Jeremy has been associated with our research group for a long time. He was a member of our first Engineers for Exploration Summer REU program in Summer 2013 when he was an undergraduate at Howard University. The following summer, he came to UCSD again and this time working with Dustin Richmond on the Tinker project. He was funded to participate in the summer research programs as part of the UCSD Howard Partnership for Graduate Success — a UC HBCU-funded initiative led by Profs. Gentry Patrick in Biological Sciences and Gary Cottrell in Computer Science and Engineering. These two summer research experiences were the key factor in recruiting Jeremy to UCSD. Jeremy would have otherwise not been interested in UCSD without spending the summer in San Diego. And I would have not gotten to know Jeremy and would have been less likely to consider his application and give him an offer.

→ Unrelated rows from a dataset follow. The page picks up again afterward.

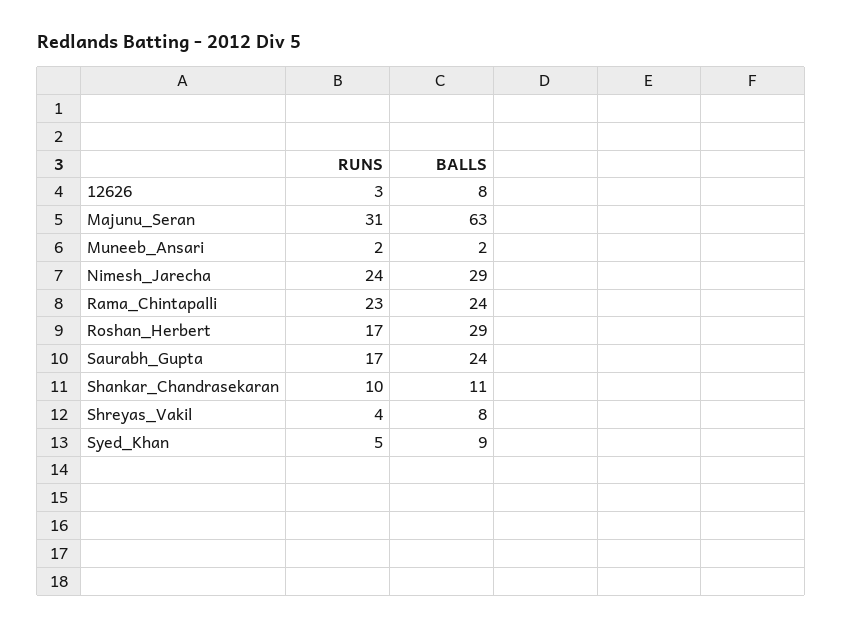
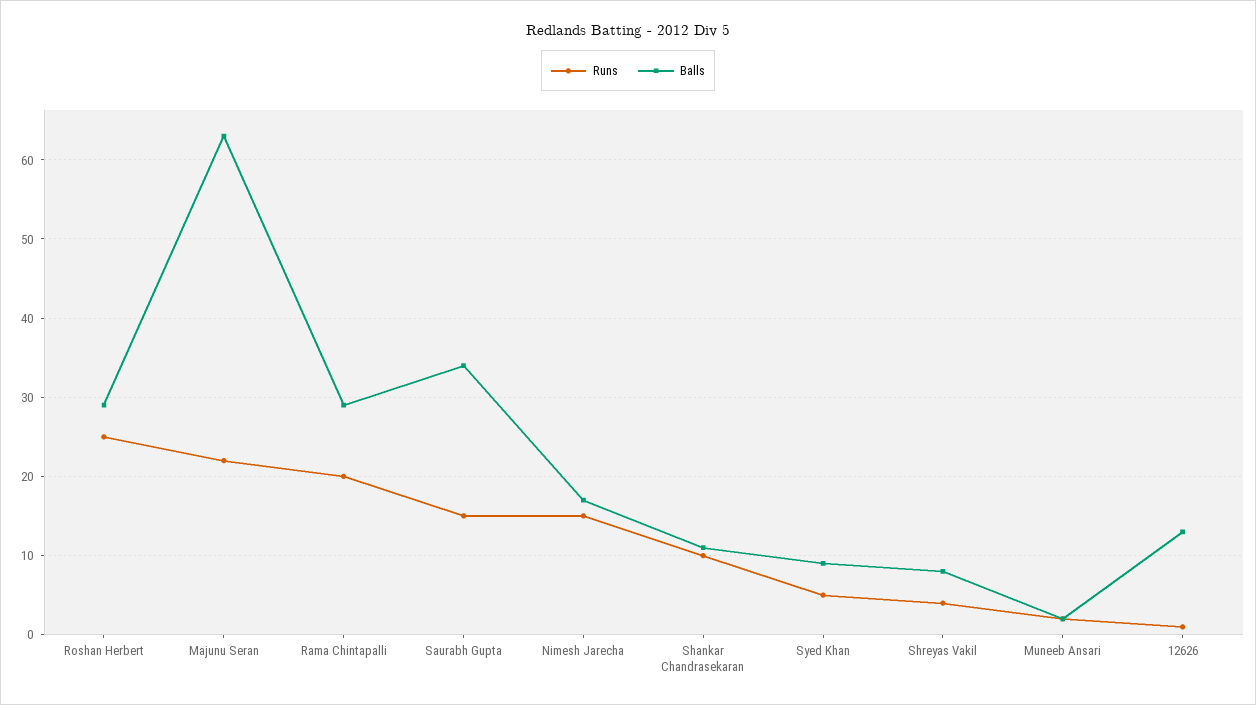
  {
    "RUNS": {
-     "12626": 3,
+     "12626": 1,
-     "Majunu_Seran": 31,
+     "Majunu_Seran": 22,
      "Muneeb_Ansari": 2,
-     "Nimesh_Jarecha": 24,
+     "Nimesh_Jarecha": 15,
-     "Rama_Chintapalli": 23,
+     "Rama_Chintapalli": 20,
-     "Roshan_Herbert": 17,
+     "Roshan_Herbert": 25,
-     "Saurabh_Gupta": 17,
+     "Saurabh_Gupta": 15,
      "Shankar_Chandrasekaran": 10,
      "Shreyas_Vakil": 4,
      "Syed_Khan": 5
    },
    "BALLS": {
-     "12626": 8,
+     "12626": 13,
      "Majunu_Seran": 63,
      "Muneeb_Ansari": 2,
-     "Nimesh_Jarecha": 29,
+     "Nimesh_Jarecha": 17,
-     "Rama_Chintapalli": 24,
+     "Rama_Chintapalli": 29,
      "Roshan_Herbert": 29,
-     "Saurabh_Gupta": 24,
+     "Saurabh_Gupta": 34,
      "Shankar_Chandrasekaran": 11,
      "Shreyas_Vakil": 8,
      "Syed_Khan": 9
    }
  }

Jeremy started his his PhD in 2015. During our group retreat Fall 2015, we did a challenging group hike in Mammoth Lakes scrambling up boulders for hundreds of meters near the Crystal Crag. The group picture was taken at the top of that scramble. Jeremy was not an experienced hiker and I did a very poor job of warning him (and others in the group) about the challenges of the hike. It may be hard to tell, but Jeremy was not very happy in this picture (or generally during the hike). In a lot of ways this summarizes a PhD journey. You don’t really know what you are getting into, it is very difficult, sometimes your advisor fails to warn you of pending challenges, but when you make it, you have done things that have never been done before.
Jeremy eventually recovered from that hike, and settled in on hardware security as a PhD topic. He worked with many different people and different topics over his PhD career. His published extensively with people within our group (e.g., Wei Hu, Alric Althoff, Dustin Richmond), at the University of Washington (Michael Taylor, Dustin Richmond), and at Purdue (Shreyas Sen, Debayan Das). Jeremy is clearly a multidisciplinary and collaborative researcher.
After graduation, Jeremy started as an assistant professor in the Department of Electrical Engineering and Computer Science at Howard University. Jeremy was remotely lecturing at Howard during the final year of his PhD teaching an introduction to computer science course. The professor position allows him to continue his teaching and research pursuits at his alma mater.
Congrats again Jeremy! I look forward to seeing all the mountains that you climb.